Medicare Prescription Drug Coverage
What you need to know about Medicare Part D
Medicare Part D offers prescription drug coverage to anyone who is enrolled in Medicare. You can opt out of receiving this benefit, however if you choose not to sign up when you’re first eligible you will most likely pay a late enrollment penalty.
A few things about Medicare Part D:
- Medicare prescription drug coverage is available only through private health insurers that are approved by Medicare.
- You can purchase a stand-alone plan, or your drug coverage can be bundled with your Medicare Advantage plan (Part C), but you must have Medicare Part A and Medicare Part B to join a Medicare Advantage plan.
- Prices and coverage may vary from plan to plan, so it will most likely be worth your while to shop around.
- If you don’t sign up for prescription drug coverage (or have some other form of creditable drug coverage) as soon as you’re eligible, you may be charged a late enrollment penalty.
When to Enroll
You’re eligible for Medicare Part D:
- During your Initial Enrollment Period – when you turn 65 (you may enroll starting 3 months before your 65th birthday, the month of your birthday, and up to 3 months after your birth month)
- When you’re under 65 and disabled – Your Medicare coverage begins 24 months after you receive Social Security or Railroad Retirement Board disability benefits. You can sign up for Medicare Part D starting three months before your 25th month of getting these disability benefits, during the 25th month, or three months after the 25th month you received these benefits.
- If you enroll in Part B (whether or not you have Part A) during the General Enrollment Period from January 1 – March 31, you can sign up for Medicare Part D between April 1 and June 30.
You may owe a late enrollment penalty if you go without a Medicare Prescription Drug Plan for any continuous period of 63 days or more after the Initial Enrollment Period is over. You will not have to pay the late enrollment penalty if you have other creditably prescription drug coverage or you get “Extra Help.”
The penalty itself is calculated by multiplying 1% of the national base beneficiary premium by the number of full months you were eligible for coverage, but didn’t enroll. Learn more about the Part D late enrollment penalty here.
Two Ways to Get Coverage
While Part D prescription drug coverage is only available through private health insurers, there are two ways you can receive your coverage:
- A stand-alone Medicare Prescription Drug Plan
- A Medicare Advantage (Part C) plan with prescription drug coverage included
If you have Medicare Parts A and B and don’t want to switch to a Medicare Advantage plan, then you’ll need to enroll in a stand-alone plan to avoid a late enrollment penalty (unless you have creditable coverage or are receiving Extra Help). While many Medicare Advantage plans offer prescription drug coverage as part of the plan, there are some that don’t.
Things to Consider When Choosing a Prescription Drug Plan
While price is always important, it’s not the only thing to consider when shopping for a prescription drug plan. You’ll want to keep these other factors in mind when making a decision:
Each Medicare Prescription Drug Plan has its own formulary, which is a list of the covered prescription drugs that the plan covers. If one or more of the prescription medications you take is not on a plan’s formulary, you may want to look elsewhere or talk to your doctor about alternative medications.

**DIRECTIONS FOR THIS TASK**:
Reproduce word for word everything in the Medicare Part D text from "A few things" down to "to shop around.". The listing that follows was taken from a different source than the Medicare text.

**GIVEN DATA**:
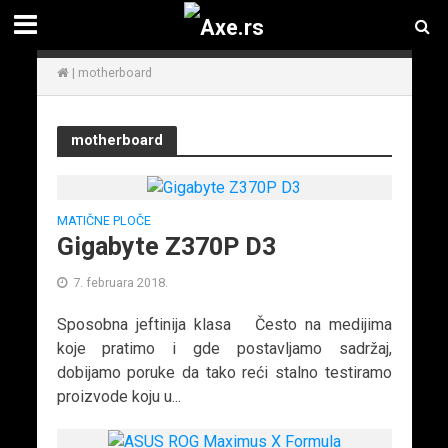
|
motherboard
motherboard
MATIČNE PLOČE
Gigabyte Z370P D3
7. februara 2018.
Sposobna jeftinija klasa Često na medijima
koje pratimo i gde postavljamo sadržaj,
dobijamo poruke da tako reći stalno testiramo
proizvode koju u...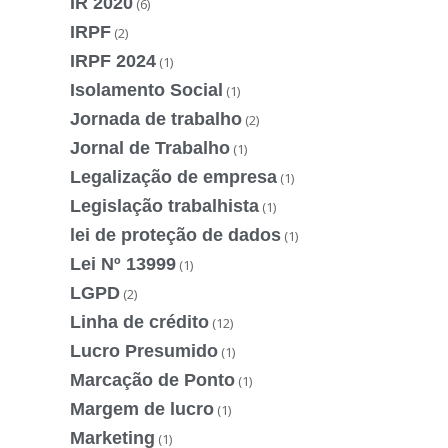
IR 2020
(6)
IRPF
(2)
IRPF 2024
(1)
Isolamento Social
(1)
Jornada de trabalho
(2)
Jornal de Trabalho
(1)
Legalização de empresa
(1)
Legislação trabalhista
(1)
lei de proteção de dados
(1)
Lei Nº 13999
(1)
LGPD
(2)
Linha de crédito
(12)
Lucro Presumido
(1)
Marcação de Ponto
(1)
Margem de lucro
(1)
Marketing
(1)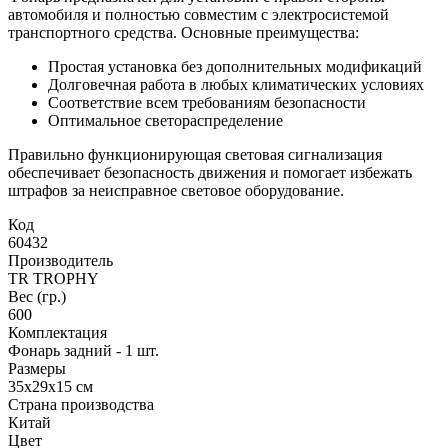
автомобиля и полностью совместим с электросистемой
транспортного средства. Основные преимущества:
Простая установка без дополнительных модификаций
Долговечная работа в любых климатических условиях
Соответствие всем требованиям безопасности
Оптимальное светораспределение
Правильно функционирующая световая сигнализация
обеспечивает безопасность движения и помогает избежать
штрафов за неисправное световое оборудование.
Код
60432
Производитель
TR TROPHY
Вес (гр.)
600
Комплектация
Фонарь задний - 1 шт.
Размеры
35х29х15 см
Страна производства
Китай
Цвет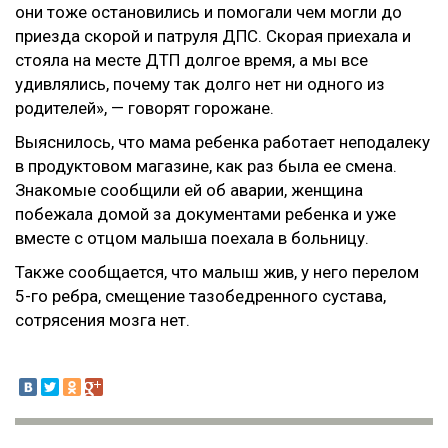
они тоже остановились и помогали чем могли до
приезда скорой и патруля ДПС. Скорая приехала и
стояла на месте ДТП долгое время, а мы все
удивлялись, почему так долго нет ни одного из
родителей», — говорят горожане.
Выяснилось, что мама ребенка работает неподалеку
в продуктовом магазине, как раз была ее смена.
Знакомые сообщили ей об аварии, женщина
побежала домой за документами ребенка и уже
вместе с отцом малыша поехала в больницу.
Также сообщается, что малыш жив, у него перелом
5-го ребра, смещение тазобедренного сустава,
сотрясения мозга нет.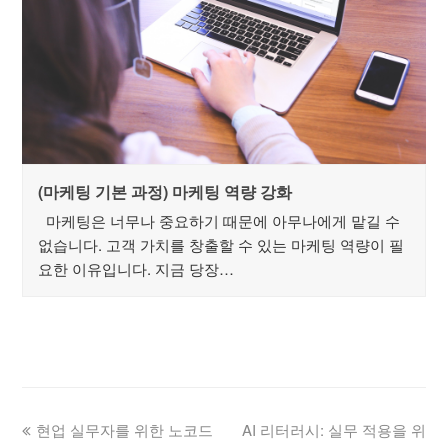
(마케팅 기본 과정) 마케팅 역량 강화
마케팅은 너무나 중요하기 때문에 아무나에게 맡길 수
없습니다. 고객 가치를 창출할 수 있는 마케팅 역량이 필
요한 이유입니다. 지금 당장…
현업 실무자를 위한 노코드
AI 리터러시: 실무 적용을 위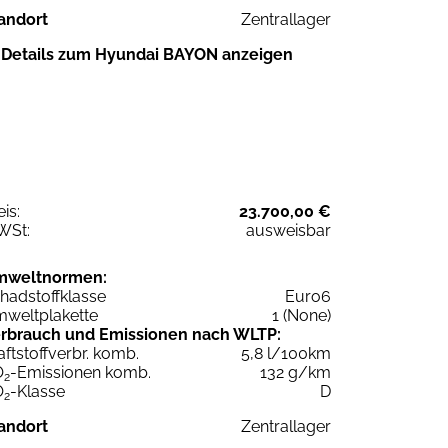
andort
Zentrallager
Details zum Hyundai BAYON anzeigen
eis:
23.700,00 €
WSt:
ausweisbar
mweltnormen:
hadstoffklasse
Euro6
weltplakette
1 (None)
rbrauch und Emissionen nach WLTP:
aftstoffverbr. komb.
5,8 l/100km
O
-Emissionen komb.
132 g/km
2
O
-Klasse
D
2
andort
Zentrallager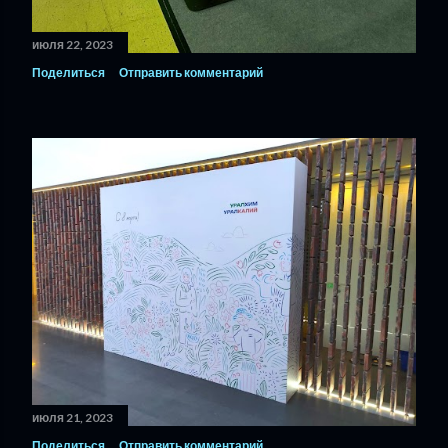
июля 22, 2023
Поделиться
Отправить комментарий
июля 21, 2023
Поделиться
Отправить комментарий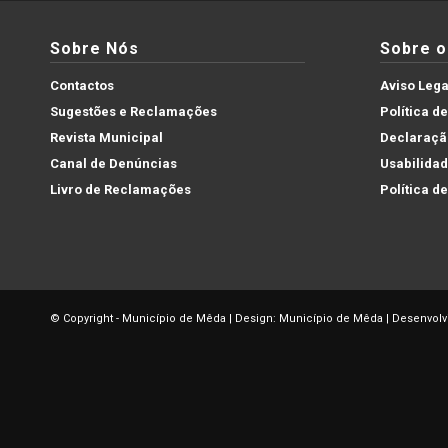
Sobre Nós
Sobre o 
Contactos
Aviso Lega
Sugestões e Reclamações
Política d
Revista Municipal
Declaração
Canal de Denúncias
Usabilida
Livro de Reclamações
Política d
© Copyright - Município de Mêda | Design: Município de Mêda | Desenvolv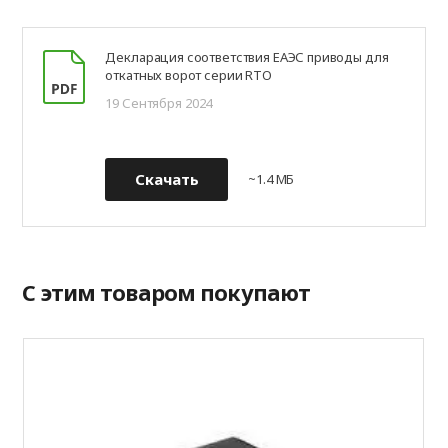
Декларация соответствия ЕАЭС приводы для
откатных ворот серии RTO
19 Сентября 2024
Скачать
~1.4 МБ
С этим товаром покупают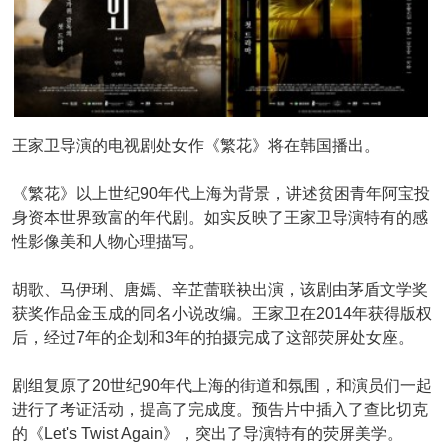
王家卫导演的电视剧处女作《繁花》将在韩国播出。
《繁花》以上世纪90年代上海为背景，讲述贫困青年阿宝投
身资本世界致富的年代剧。如实反映了王家卫导演特有的感
性影像美和人物心理描写。
胡歌、马伊琍、唐嫣、辛芷蕾联袂出演，该剧由茅盾文学奖
获奖作品金玉成的同名小说改编。王家卫在2014年获得版权
后，经过7年的企划和3年的拍摄完成了这部荧屏处女座。
剧组复原了20世纪90年代上海的街道和氛围，和演员们一起
进行了考证活动，提高了完成度。预告片中插入了查比切克
的《Let's Twist Again》，突出了导演特有的荧屏美学。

**ANSWER TO THE EXERCISE**:
A few things about Medicare Part D:
- Medicare prescription drug coverage is available only through private health insurers that are approved by Medicare.
- You can purchase a stand-alone plan, or your drug coverage can be bundled with your Medicare Advantage plan (Part C), but you must have Medicare Part A and Medicare Part B to join a Medicare Advantage plan.
- Prices and coverage may vary from plan to plan, so it will most likely be worth your while to shop around.